Questions and Answers on Interaction of Radiation with Matter

I try to keep questions submitted by groups as the are. Unclear or trivial questions are not replied. Reply has not been proof read.

Q
Laser
Early and some modern lasers use photons as their primary focus carrier. This is simplified due to the rectilinear propagation of light. However a laser based on a particle that is capable of ionizing particles in its wake could be even more useful. If it could be tailored sufficiently by using particles that easily penetrate certain substances, it could be used only to ionize very specific things, such as calcifications of bones, without leaving a mark on the skin surrounding the bone. Has such a thing ever been done or are there other problems with this idea?
A
I don't understand what you mean by focus carrier. Not all laser beams are ionizing particles. In fact, only X-ray laser has high energy to ionize. Like X-rays, X-ray lasers have very short wavelength.

Laser beam may have a lot of energy because of its intensity, but the photons have long wavelength.

Q
Quality factor
Why do different types of radiation have different quality factors?

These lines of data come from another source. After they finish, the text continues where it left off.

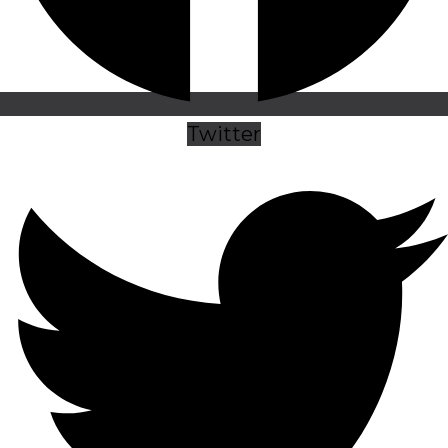
Twitter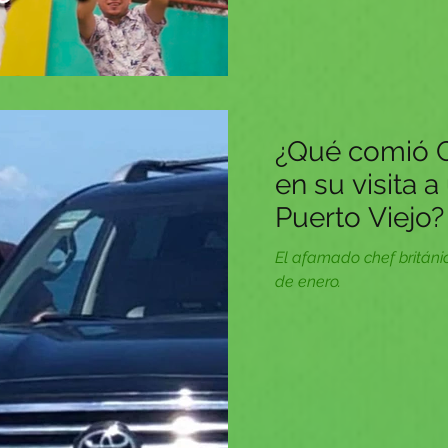
¿Qué comió 
en su visita 
Puerto Viejo?
El afamado chef británic
de enero.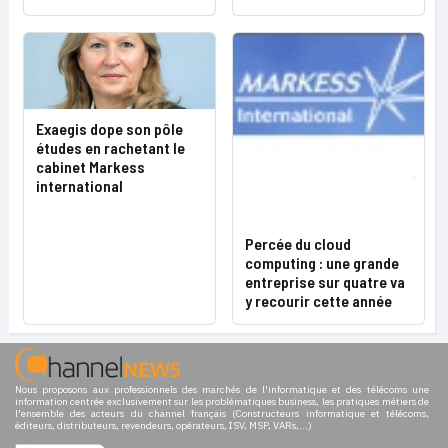
Exaegis dope son pôle
études en rachetant le
cabinet Markess
international
Percée du cloud
computing : une grande
entreprise sur quatre va
y recourir cette année
Nous proposons aux professionnels des marchés de l'informatique et des télécoms une
information centrée exclusivement sur les problématiques business, les pratiques métiers de
l'ensemble des acteurs du channel français (Constructeurs informatique et télécoms,
éditeurs, distributeurs, revendeurs, opérateurs, ISV, MSP, VARs,...)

What makes the radiation more or less dangerous?
A
Quality factor is define in the next module.
Because each type of radiation has its unique properties. They will cause different degree of damage to human health, naturally. Alpha particles deposit most of its energy in a small region, and thus damage is more than that cause by beta particles, which causes less ionization per unit volume.

Q
Photons interaction
With a slight change in energy level (1 or 2 MeV) and we can obtain a different behavior of the electromagnetic radiation (photoelectric effect, Compton effect, and pair production), why is this happening?
A
Photons of different energy have very different properties, including their interaction with matter. Photoelectric effect, Compton effect, and pair production are the only modes of interaction, and the percent of each interaction changes as the energy of the photon varies.

Q
Personal monitoring devices
Personnel in medical and industrial radiography occupations are required to wear radiation-monitoring devices. What types of detectors are they required to wear and how is it regulated?
A
Actually, not all personal monitors are the same. Not long ago, there was a crystal in the monitor device. This crystal records the tracks of ionizing radiations. Using various filters, the dosage may be estimated.
Monitor devices are discussed in the next module.
If you do a search using "personal radiation monitor" AND "nuclear", you will find many sites that are related to nuclear radiation monitors.

Q
Neutron and electrons
What is the interaction between neutrons and electrons due to the magnetic moments present in both particles?
A
Both neutrons and electrons have magnetic moments, but their interaction is very weak. Their interactions do not lead to their detections.

Q
Bremsstrahlung
Is bremsstrahlung radiation (braking radiation) also in the electromagnetic spectrum? If so, does it have a higher or lower frequency than X-ray? How is it similar to X-ray?

Is bremsstrahlung radiation considered as high-energy electromagnetic radiation? Do the photons emitted lose energy mostly by photoelectric effect, Compton effect, or pair production?
A
These rays have wavelengths similar to those of X-rays.

Their interactions are similar to those of X-rays with matter.

Q
Particles enegy
How do particles generally lose their energy in the medium? Does the amount of lost energy equivalent to the radiation measurement?
A
Modes of interactions of various particles have been given in the lectures, and by these modes, particles lose their energy a bit at a time.
Radiation measurements do not measure energy.

Q
Units of radiation energy
What are some of the common units of measure for quantifying a unit of radiation dose? Do any of them directly indicate the significance or amount of biological-based damage caused?
A
Module 11 addresses this question fully.

Q
Eadioactivity and energy
If one has a new sample of a radioactive substance and another old sample (compared to it's half-life) how will their radioactivity measurements differ? Will the older sample only give off fewer particles, or will they be less energetic and register as being weaker on the radiation detector?
A
Radioactivity referrs to the emission of particles, regardless of the energy of the particles. Radioactivity of a sample depends on the number of radioactive nuclei in it. New and old sample may all have very high radioactivity, and low radioactivity. Radioactivity of a sample decreases according to its decay constant (or half life).
Energy and radioactivity are different and unrelated.

Q
Non-ionizing radiation
Are there non-ionizing radiations? Can these be dangerous like ionizing radiations?
A
Radiation includes all the e-m waves such as visible, IR, UV, microwave etc. The ones just mentioned are non-ionizing radiation.